══ SOURCE PASSAGE ══

Of course not! I am happy to hear from you.


I would leave everything alone until she is done with the property and she no longer holds any legal rights to be on it (You may want to double check this with your attorney just to be sure). But my take would be that if you remove the stuff now and she has a right to still be on the property, then she can claim you stole her items as a way of getting back at her. The least amount of conflict you can have with her until the property reverts back to you, the better.


Please contact me anytime you have something you need to talk about.



Customer: replied 5 years ago.
Can I at least ask the friend who is coming to take care of her pets if he could move that stuff inside? Or would that be considered adding conflict? If you still say leave it alone, what can I do to not let it bug me? I know me its going to bug me and then I'll get mad at myself for letting my neice use and abuse my good nature all this time, and it will be one big vicious cycle on myself all negative.

You could ask the friend to move it in. Just be sure you have a witness to the interaction. I know it sounds overboard, but these things can get out of hand and escalate when emotions are involved and I am concerned about you getting hurt if they try to make an issue of it.

═══

▶ [SET OF TASKS]
1. From the advice exchange, return everything from "Can I at least" down to "myself all negative.".
2. In the advice exchange, what should the customer have present if the friend is asked to move the items inside?

══ INFORMATION PROVIDED ══

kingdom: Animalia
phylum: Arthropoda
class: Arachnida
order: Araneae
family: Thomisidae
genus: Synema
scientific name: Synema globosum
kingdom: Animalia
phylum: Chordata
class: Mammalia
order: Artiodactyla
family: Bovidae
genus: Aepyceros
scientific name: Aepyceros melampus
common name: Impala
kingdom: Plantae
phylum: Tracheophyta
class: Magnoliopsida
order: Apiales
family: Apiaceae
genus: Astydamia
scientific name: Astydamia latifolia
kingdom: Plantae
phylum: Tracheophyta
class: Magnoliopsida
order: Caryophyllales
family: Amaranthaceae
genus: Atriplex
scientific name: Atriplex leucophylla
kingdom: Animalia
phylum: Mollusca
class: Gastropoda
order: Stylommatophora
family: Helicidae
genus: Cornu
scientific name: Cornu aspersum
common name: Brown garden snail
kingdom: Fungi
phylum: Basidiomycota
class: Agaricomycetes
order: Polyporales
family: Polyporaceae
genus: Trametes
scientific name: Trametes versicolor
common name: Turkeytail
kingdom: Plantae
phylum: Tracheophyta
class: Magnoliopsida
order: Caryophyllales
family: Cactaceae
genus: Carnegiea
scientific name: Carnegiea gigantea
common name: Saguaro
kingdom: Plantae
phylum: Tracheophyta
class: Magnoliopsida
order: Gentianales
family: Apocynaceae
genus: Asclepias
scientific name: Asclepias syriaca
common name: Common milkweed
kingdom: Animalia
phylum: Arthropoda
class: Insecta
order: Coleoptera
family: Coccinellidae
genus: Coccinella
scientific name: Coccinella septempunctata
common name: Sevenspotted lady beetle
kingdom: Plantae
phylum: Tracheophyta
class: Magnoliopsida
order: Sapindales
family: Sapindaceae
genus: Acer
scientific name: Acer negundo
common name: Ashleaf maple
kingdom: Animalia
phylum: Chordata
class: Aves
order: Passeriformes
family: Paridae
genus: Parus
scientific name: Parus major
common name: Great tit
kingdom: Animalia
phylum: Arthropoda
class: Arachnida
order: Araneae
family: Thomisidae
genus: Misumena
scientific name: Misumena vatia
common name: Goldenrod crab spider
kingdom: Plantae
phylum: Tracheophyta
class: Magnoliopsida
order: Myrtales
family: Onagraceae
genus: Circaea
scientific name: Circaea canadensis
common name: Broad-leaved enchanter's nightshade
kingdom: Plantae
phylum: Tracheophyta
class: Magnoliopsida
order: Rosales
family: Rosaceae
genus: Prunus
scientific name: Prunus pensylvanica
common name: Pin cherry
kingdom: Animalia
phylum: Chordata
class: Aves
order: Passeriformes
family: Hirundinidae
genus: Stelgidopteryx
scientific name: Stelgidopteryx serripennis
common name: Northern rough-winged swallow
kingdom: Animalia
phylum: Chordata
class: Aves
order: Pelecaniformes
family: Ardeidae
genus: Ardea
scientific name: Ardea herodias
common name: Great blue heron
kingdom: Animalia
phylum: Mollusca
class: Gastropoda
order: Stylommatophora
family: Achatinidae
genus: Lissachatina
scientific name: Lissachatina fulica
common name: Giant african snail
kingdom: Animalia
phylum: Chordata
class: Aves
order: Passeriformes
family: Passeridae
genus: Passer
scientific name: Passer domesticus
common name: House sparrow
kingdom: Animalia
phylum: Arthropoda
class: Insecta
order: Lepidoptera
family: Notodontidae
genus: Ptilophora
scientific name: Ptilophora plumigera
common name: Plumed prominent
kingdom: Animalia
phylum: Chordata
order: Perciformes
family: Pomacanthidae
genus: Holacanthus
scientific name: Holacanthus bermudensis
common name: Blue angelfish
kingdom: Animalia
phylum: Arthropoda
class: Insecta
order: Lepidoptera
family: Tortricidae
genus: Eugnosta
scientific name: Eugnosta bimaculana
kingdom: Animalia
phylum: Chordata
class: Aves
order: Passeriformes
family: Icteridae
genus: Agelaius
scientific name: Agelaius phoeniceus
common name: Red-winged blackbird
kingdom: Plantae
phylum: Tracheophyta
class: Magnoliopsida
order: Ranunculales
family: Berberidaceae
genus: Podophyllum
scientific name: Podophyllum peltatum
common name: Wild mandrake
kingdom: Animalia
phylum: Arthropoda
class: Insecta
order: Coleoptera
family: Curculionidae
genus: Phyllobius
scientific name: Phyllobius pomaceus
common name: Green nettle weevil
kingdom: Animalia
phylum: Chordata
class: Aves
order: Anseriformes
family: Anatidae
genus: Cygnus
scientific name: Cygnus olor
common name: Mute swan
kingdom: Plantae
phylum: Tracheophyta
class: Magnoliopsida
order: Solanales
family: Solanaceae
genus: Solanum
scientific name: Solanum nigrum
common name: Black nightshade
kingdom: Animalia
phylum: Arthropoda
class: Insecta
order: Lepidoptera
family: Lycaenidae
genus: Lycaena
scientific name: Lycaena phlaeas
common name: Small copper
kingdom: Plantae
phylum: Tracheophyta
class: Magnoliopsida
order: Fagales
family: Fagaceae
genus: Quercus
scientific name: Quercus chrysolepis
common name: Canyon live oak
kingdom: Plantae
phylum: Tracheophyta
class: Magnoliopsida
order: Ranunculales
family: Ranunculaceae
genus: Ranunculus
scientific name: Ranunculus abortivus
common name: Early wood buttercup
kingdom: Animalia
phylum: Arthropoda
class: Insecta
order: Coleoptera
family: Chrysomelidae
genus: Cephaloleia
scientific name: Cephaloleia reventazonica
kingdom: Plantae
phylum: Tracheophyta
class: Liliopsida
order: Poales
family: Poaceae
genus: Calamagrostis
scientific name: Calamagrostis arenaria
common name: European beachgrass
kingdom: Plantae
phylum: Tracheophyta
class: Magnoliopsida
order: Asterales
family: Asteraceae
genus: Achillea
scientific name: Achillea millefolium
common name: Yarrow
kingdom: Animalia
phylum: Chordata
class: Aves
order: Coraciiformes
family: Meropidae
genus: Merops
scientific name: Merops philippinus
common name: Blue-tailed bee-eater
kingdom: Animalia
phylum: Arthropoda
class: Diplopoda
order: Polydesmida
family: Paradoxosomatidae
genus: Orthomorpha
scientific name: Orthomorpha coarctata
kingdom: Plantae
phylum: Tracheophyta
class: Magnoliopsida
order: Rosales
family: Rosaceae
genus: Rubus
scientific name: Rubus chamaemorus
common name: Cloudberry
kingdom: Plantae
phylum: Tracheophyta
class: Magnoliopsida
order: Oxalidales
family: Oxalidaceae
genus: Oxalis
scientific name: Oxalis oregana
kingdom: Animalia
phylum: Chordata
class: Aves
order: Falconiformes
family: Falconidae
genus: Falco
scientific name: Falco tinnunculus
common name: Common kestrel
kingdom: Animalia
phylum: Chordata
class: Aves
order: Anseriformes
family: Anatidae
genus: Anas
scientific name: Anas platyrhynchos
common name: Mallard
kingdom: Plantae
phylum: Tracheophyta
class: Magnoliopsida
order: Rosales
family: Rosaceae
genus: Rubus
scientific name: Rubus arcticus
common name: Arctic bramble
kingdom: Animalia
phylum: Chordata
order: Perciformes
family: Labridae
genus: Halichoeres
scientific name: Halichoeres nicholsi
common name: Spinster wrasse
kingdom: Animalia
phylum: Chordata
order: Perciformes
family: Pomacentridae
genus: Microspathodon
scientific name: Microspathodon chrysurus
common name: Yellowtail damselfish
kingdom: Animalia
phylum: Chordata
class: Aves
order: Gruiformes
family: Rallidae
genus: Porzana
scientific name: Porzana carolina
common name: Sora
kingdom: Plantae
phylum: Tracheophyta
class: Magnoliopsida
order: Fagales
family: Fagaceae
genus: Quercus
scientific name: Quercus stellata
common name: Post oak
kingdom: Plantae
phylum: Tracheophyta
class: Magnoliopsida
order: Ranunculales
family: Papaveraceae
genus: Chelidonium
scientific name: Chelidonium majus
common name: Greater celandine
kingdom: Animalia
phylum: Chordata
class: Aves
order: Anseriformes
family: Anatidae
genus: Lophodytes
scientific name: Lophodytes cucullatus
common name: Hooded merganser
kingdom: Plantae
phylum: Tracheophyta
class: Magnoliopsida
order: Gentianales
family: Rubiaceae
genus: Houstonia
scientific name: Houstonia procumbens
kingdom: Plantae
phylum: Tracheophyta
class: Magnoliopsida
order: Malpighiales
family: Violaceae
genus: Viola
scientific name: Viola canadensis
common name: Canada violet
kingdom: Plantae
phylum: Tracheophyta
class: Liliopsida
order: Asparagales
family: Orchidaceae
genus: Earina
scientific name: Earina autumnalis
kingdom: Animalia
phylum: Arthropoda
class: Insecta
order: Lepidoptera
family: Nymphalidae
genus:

═══

▶ [TASK ANSWERS]
1.
Can I at least ask the friend who is coming to take care of her pets if he could move that stuff inside? Or would that be considered adding conflict? If you still say leave it alone, what can I do to not let it bug me? I know me its going to bug me and then I'll get mad at myself for letting my neice use and abuse my good nature all this time, and it will be one big vicious cycle on myself all negative.

2. A witness to the interaction.